For my first marathon, I decided to raise money for Girls on the Run – DC. I had months to collect money so I didn’t expect it to be a problem. I still haven’t reached my goal, but I do think I am getting the hang of how to ask for donations.
Here are some simple tips based on what I learned during my fundraising experience:
- Believe in your cause, plain and simple. Whether you outright plan to run for a charity that supports research for an illness that took the life of a loved one or you registered late and your only way to run an event is to do it for charity, take some time to sit down and think about how your fundraising will help change lives. Watch videos of real people impacted by your charity. It will be easier to ask for donations and much more genuine.
- Ask early but don’t expect much. I started mentioning my marathon training and donating to GOTR 3 months ago. Did many people donate? No. But as you get closer to race day, chances are good that a little light bulb will go off in your friends’ and family’s minds when you post it to Facebook and they think, “Oh yeah, I meant to do that back in January.”
- Make it easy to donate. While most people will happily donate online with a credit card, make sure you know how to handle cash donations and who donors need to make checks to.
- Think outside the box or computer monitor or wherever. Some other Solemates running for GOTR-DC organized special happy hours at local restaurants with a “suggested donation” in lieu of a cover charge. Another idea: Consider baking a tray of cookies to bring into work and leave a donation jar with a note about the cause.
- Prepare a canned speech without it sounding canned. I found myself on multiple occasions stumbling for words in my company’s lunchroom when someone asked me about my marathon. After enough times of feeling foolish, I finally sat down and physically wrote answers to simple questions like why I’m running the marathon, why I chose to do it for GOTR, the challenges of training, and a “plug” for donating. Taking the time to compose the sentences and read them a few times a week kept the information fresh so I could speak easily when the topic came up unexpectedly.

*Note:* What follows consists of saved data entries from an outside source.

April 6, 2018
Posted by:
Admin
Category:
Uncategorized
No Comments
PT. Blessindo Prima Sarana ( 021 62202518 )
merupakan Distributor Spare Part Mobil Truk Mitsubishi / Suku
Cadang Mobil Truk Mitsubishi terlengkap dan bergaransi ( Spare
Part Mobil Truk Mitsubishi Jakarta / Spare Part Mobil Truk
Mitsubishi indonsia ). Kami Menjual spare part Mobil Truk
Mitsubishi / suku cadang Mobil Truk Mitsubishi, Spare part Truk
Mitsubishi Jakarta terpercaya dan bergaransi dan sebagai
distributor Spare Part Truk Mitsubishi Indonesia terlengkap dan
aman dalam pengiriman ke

- Ask more than once and then again for good measure. Seriously, don’t give up right away and do not take silence as a no. Whether they’re in between paychecks or busy thinking about other responsiblities, people may not react right away because you simply caught them at a bad time. Don’t be afraid to casually bring it up again with a final appeal right before your race; the urgency may get them to finally act or their sitution may have changed.
- Be appropriate, especially at work. Check with HR before sending a mass email to your coworkers or posting flyers around the office to make sure you’re not violating rules or ruffling feathers.
- Make it personal in more ways than one. Posting the link on Facebook may be quick and easy but I received much better responses when I took the time to send individual emails or messages to friends and family. Take the time to write personal messages about your cause relating your cause directly to the potential donor. “This charity helps young girls your daughter’s age” is more impactful than “This charity helps 8-13 year old girls.”
- Thank people for donations more than once. After receiving donations, I followed up with a personal email or phone call. After my marathon, I plan on sitting down to write thank you notes to let them know how race day went. For me, nothing beats a handwritten note.
- Shamelessly plug your donation page. Okay, I just made this one up. But have you visited my donation page yet?
Do you have any other tips or success stories? I would love to hear them!